- [Work order] Revise the records below so that "chart" reads "plot", keeping all other text unchanged. Leave the pictures out of your answer.

- [Supplied information]
--- START ---

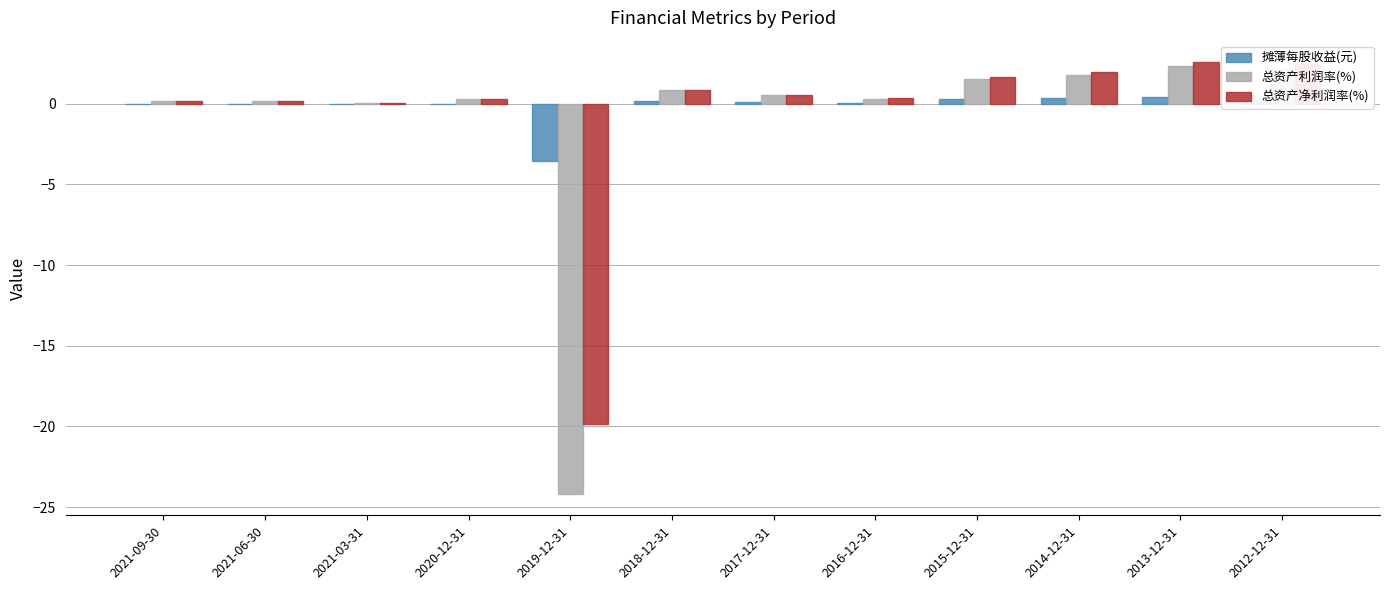

What are all the series names shown in the legend?

摊薄每股收益(元), 总资产利润率(%), 总资产净利润率(%)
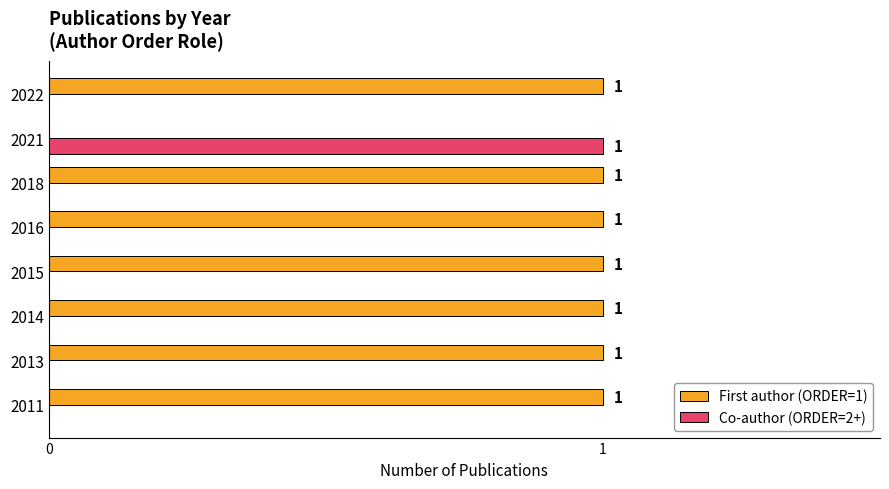

Where is First author (ORDER=1) nearest to the value 0?

2021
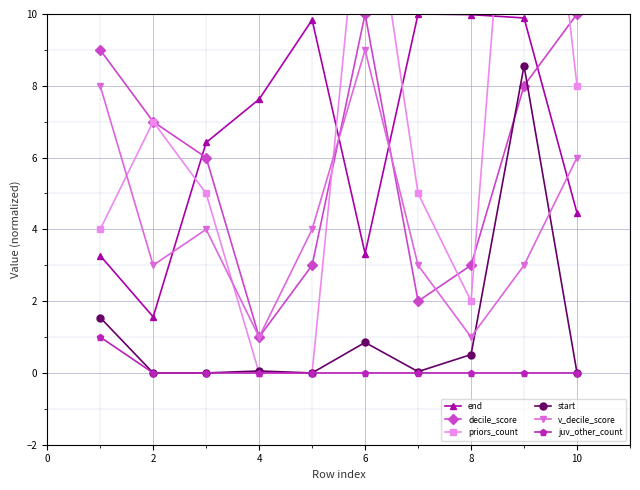

True or false: start and v_decile_score intersect in this chart.

True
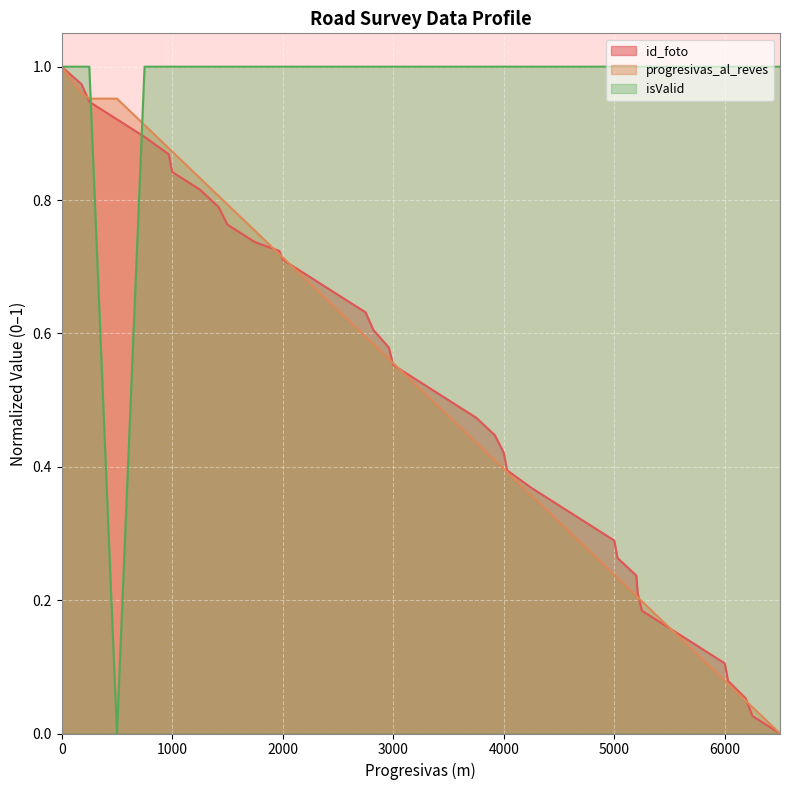

At which label is isValid closest to 0?

500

--- END ---

- [Result of this exercise]
What are all the series names shown in the legend?

摊薄每股收益(元), 总资产利润率(%), 总资产净利润率(%)

Where is First author (ORDER=1) nearest to the value 0?

2021

True or false: start and v_decile_score intersect in this plot.

True

At which label is isValid closest to 0?

500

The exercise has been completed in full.